Seventeen specific Uighurs are being held by the U.S. government at the terrorist detention facility in Guantanamo Bay. Earlier this month, Judge Ricardo Urbina of the U.S. District Court in Washington, D.C. ordered the seventeen Uighurs released and present in his courtroom at 10 A.M. His reasoning was that, since the administration no longer considers them “enemy combatants,” they must be released … to somewhere.
The Bush administration filed an emergency appeal with the D.C. Circuit Court which, predictably, put a halt to the Uighurs’ release. Part of the administration’s argument was that aliens, who may or may not want to engage in terrorism against the United States, should not be released into the country. The D.C. Circuit Court emphasized that it had issued a stay of Judge Urbina’s order only to give it more time to consider the Bush administration’s appeal, and that the stay should not be considered a ruling on the merits.
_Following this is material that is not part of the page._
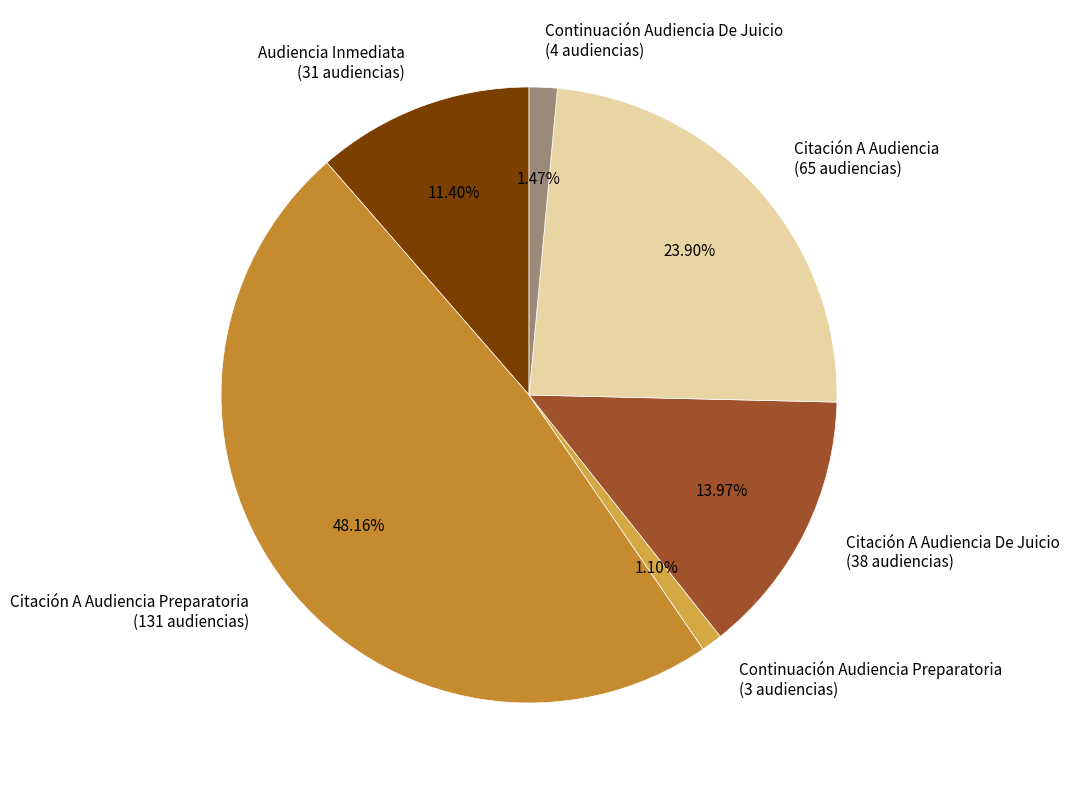

Approximately how many times larger is the value at Citación A Audiencia (65 audiencias) compared to Citación A Audiencia De Juicio (38 audiencias)?

1.7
The Bush administration said it wanted the Supreme Court to hear the case. Interestingly, the government says that they were trained in Afghanistan to fight the Chinese government, not the American government. Furthermore, the administration says that the courts lack the authority to order aliens into the United States, since the determination of whom shall be allowed into the United States rests with Congress and the executive branch.
The issue remains with the D.C. Circuit Court — a traditionally conservative-friendly venue — which has not yet issued a ruling. The case of the Uighurs could be used as precedent when it comes to ruling on the legality of detentions in Guantanamo Bay, which is why the Bush administration is so eager to keep them out of the United States and away from the long arm of adjudication.